GameStop's stock price plunged on Tuesday, falling more than 50% to around $110 a share. The drop also signaled that the popular WallStreetBets Reddit stock market discussion board — a major force behind last week's spectacular rally in the troubled video game retailer's shares and others'—may be losing its magic to move the market.
The GameStop drop followed a large reduction in short interest on the stock, which measures how many of the company's shares have been borrowed to sell. Many had pointed to that previously high short interest, and the fact that hedge funds and others betting against the video game retailer had been squeezed, as a reason GameStop's shares had soared.

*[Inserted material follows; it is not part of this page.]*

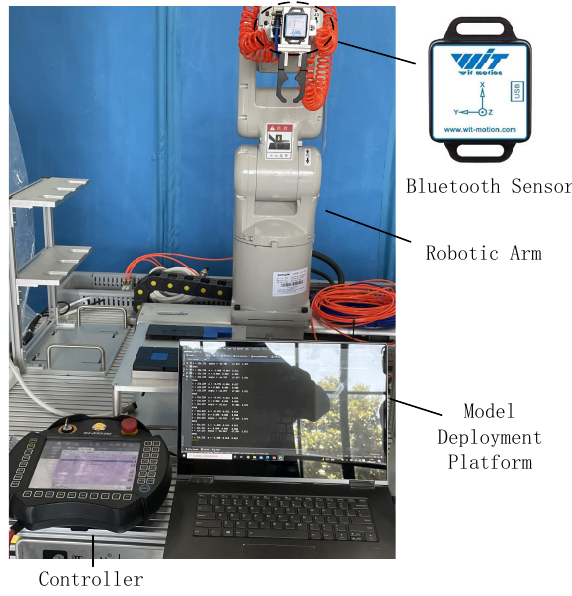
Figure 1. Experiment platform.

The drop may also result in significant loses for some of the individual investors who had ridden the positive stock market suggestions posted on WallStreetBets, which has soared in popularity in the past week to 8 million members. GameStop's shares hit an all-time high of $483 on Thursday.
Those shares have now fallen 77% to $110 in less than a week. That's erased nearly $27 billion in stock-market value for GameStop, which at its height last week has a market capitalization of $35 billion. On Tuesday that market value had sunk to $8 billion.
The share prices of other companies that have gotten boosterish mentions in WallStreetBets have suffered steep drops as well. Shares of movie theater chain AMC Entertainment were also down about 50% on Tuesday, to about $6.50 each. That stock had been as high as $20 last week. BlackBerry's shares, which had been as high as $28 last week, also fell Tuesday, to $11.
On Monday the acting chairwoman of the U.S. Securities and Exchange Commission, Allison Herren Lee, told NPR that the stock market regulator was looking into different aspects of the sudden rise in the shares of GameStop, including whether brokers acted appropriately and whether there had been any market manipulation. She also warned against companies trying to raise money by selling shares at prices that seemed to be inflated by social media driven traders and were not sustainable.
CBS MoneyWatch reported on Monday that the moderators of the WallStreetBets discussion board had recently detected a "large amount" of bot activity in the stock-recommendation content being posted to its group.
And on Monday, Naked Brand Group, which sells intimate apparel for both men and woman, announced it had sold more than 29 million shares in a follow-on offering at $1.70 each, raising $50 million for the company. The company, which is based in Auckland, New Zealand, is in the process of closing all of its stores in favor of online sales.
Naked Brand's shares had traded for as little as 7 cents each as recently as November. In its offering document, filed with the SEC, the company said its stock price had experienced "extreme volatility" in recent weeks. It said the price swings appeared to be driven by social media chatter as well as "short interest" in the company, as well as other factors.
On Tuesday, shares of Naked Brand fell to 94 cents each, a 45% drop from Monday's offering price. A spokesman for Naked Brand did not return a request from CBS MoneyWatch for comment.